▶ [Provided text]

[Start of Attachment]

Morphine Sulfate Oral Solution is available in one concentration: 100 mg per 5 mL (20 mg/mL).
Morphine Sulfate Oral Solution 100 mg per 5 mL (20 mg/mL) is for use in opioid-tolerant patients only who have already been receiving opioid therapy. Use this strength only for patients who have already been titrated to a stable analgesic regimen using lower strengths of morphine sulfate and who can benefit from use of a smaller volume of oral solution.
Patients considered to be opioid tolerant are those who are receiving, for one week or longer, at least 60 mg oral morphine per day, 25 mcg transdermal fentanyl per hour, 30 mg oral oxycodone per day, 8 mg oral hydromorphone per day, 25 mg oral oxymorphone per day, 60 mg oral hydrocodone per day, or an equianalgesic dose of another opioid.
Ensure accuracy when prescribing, dispensing, and administering Morphine Sulfate Oral Solution to avoid dosing errors due to confusion between mg and mL, and with other morphine solutions of different concentrations, which could result in accidental overdose and death. Ensure the proper dose is communicated and dispensed. When writing prescriptions, include both the total dose in mg and the total dose in volume.
Always use the enclosed calibrated oral syringe when administering Morphine Sulfate Oral Solution 100 mg per 5 mL (20 mg/mL) to ensure the dose is measured and administered accurately.
Do not use household teaspoons or tablespoons to measure Morphine Sulfate Oral Solution, as using a tablespoon instead of a teaspoon could lead to overdosage.
- Use the lowest effective dosage for the shortest duration consistent with individual patient treatment goals [see Warnings and Precautions (5)].
- Initiate the dosing regimen for each patient individually, taking into account the patient’s severity of pain, patient response, prior analgesic treatment experience, and risk factors for addiction, abuse, and misuse [ see Warnings and Precautions (5.2) ] .
- Monitor patients closely for respiratory depression, especially within the first 24 to 72 hours of initiating therapy and following dosage increases with Morphine Sulfate Oral Solution and adjust the dosage accordingly [ see Warnings and Precautions (5.4) ].
Initiating Treatment with Morphine Sulfate Oral Solution:
Do not initiate treatment with Morphine Sulfate Oral Solution 100 mg per 5 mL (20 mg per mL) in patients who are opioid naïve. Select an alternate product with lower concentration.

[End of Attachment]

▶ [Tasks to complete]
a - According to the morphine oral solution text, how much oral oxycodone per day must a patient have been receiving, for one week or longer, to be considered opioid tolerant?
b - Write the next part of the morphine oral solution dosing text, picking up after its final sentence.

▶ [Information supplied]
[Start of Attachment]

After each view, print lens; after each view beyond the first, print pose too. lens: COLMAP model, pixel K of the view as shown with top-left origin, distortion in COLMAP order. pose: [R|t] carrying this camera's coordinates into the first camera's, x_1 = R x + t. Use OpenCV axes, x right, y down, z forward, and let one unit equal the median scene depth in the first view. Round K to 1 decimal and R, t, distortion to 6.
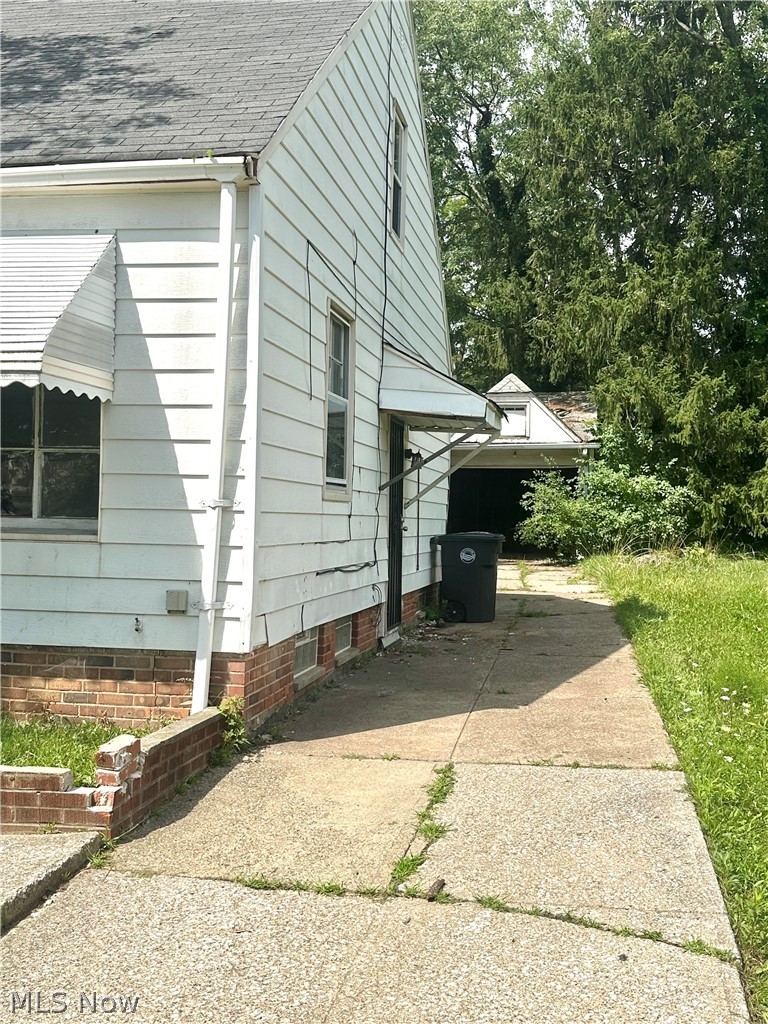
lens RADIAL K [[1072.0, 0, 384.0], [0, 1072.0, 512.0], [0, 0, 1]] dist [0.000964, 0.004812]
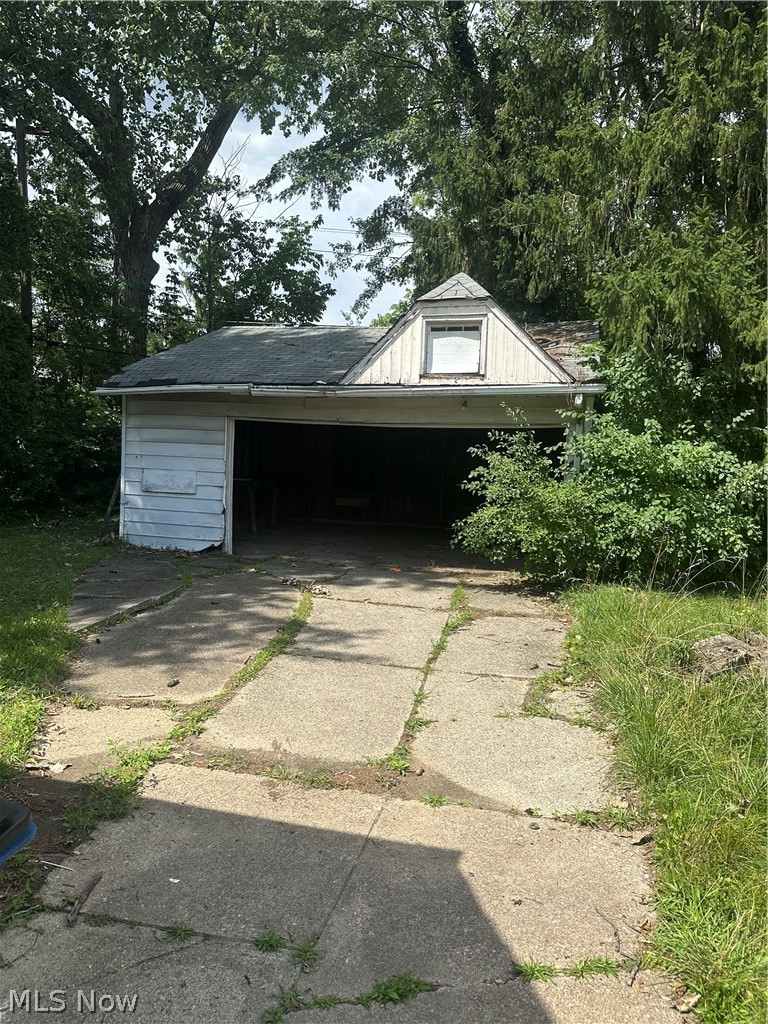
lens RADIAL K [[707.6, 0, 384.0], [0, 707.6, 512.0], [0, 0, 1]] dist [-0.001567, -0.003070]
pose [[0.996525, 0.020331, -0.080774, 0.116145], [-0.015251, 0.997895, 0.063025, -0.018008], [0.081886, -0.061574, 0.994738, 0.613826]]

[End of Attachment]

▶ [Answers by item number]
a - At least 30 mg of oral oxycodone per day.

b -
Initiate treatment with Morphine Sulfate Oral Solution in a dosing range of 10 mg to 20 mg every 4 hours as needed for pain.
Conversion from Parenteral Morphine to Morphine Sulfate Oral Solution:
For conversion from parenteral morphine to Morphine Sulfate Oral Solution, anywhere from 3 to 6 mg of oral morphine sulfate may be required to provide pain relief equivalent to 1 mg of parenteral morphine.
Conversion from Other Opioids to Morphine Sulfate Oral Solution:
There is inter-patient variability in the potency of opioid drugs and opioid formulations. Therefore, a conservative approach is advised when determining the total daily dosage of Morphine Sulfate Oral Solution. It is safer to underestimate a patient’s 24-hour Morphine Sulfate Oral Solution dosage than to overestimate the 24-hour Morphine Sulfate Oral Solution dosage and manage an adverse reaction due to overdose. Initiate treatment in a dosage range of 10 to 20 mg every 4 hours as needed for pain.
Conversion from Morphine Sulfate Oral Solution to Extended-Release Morphine:
For a given dose, the same total amount of morphine sulfate is available from Morphine Sulfate Oral Solution and extended-release morphine formulations. The extended duration of release of morphine sulfate from extended-release formulations results in reduced maximum and increased minimum plasma morphine sulfate concentrations than with shorter acting morphine sulfate products. Conversion from Morphine Sulfate Oral Solution to the same total daily dose of an extended-release formulation could lead to excessive sedation at peak serum levels. Therefore, conversion to extended-release morphine formulations must be accompanied by close observation for signs of excessive sedation and respiratory depression.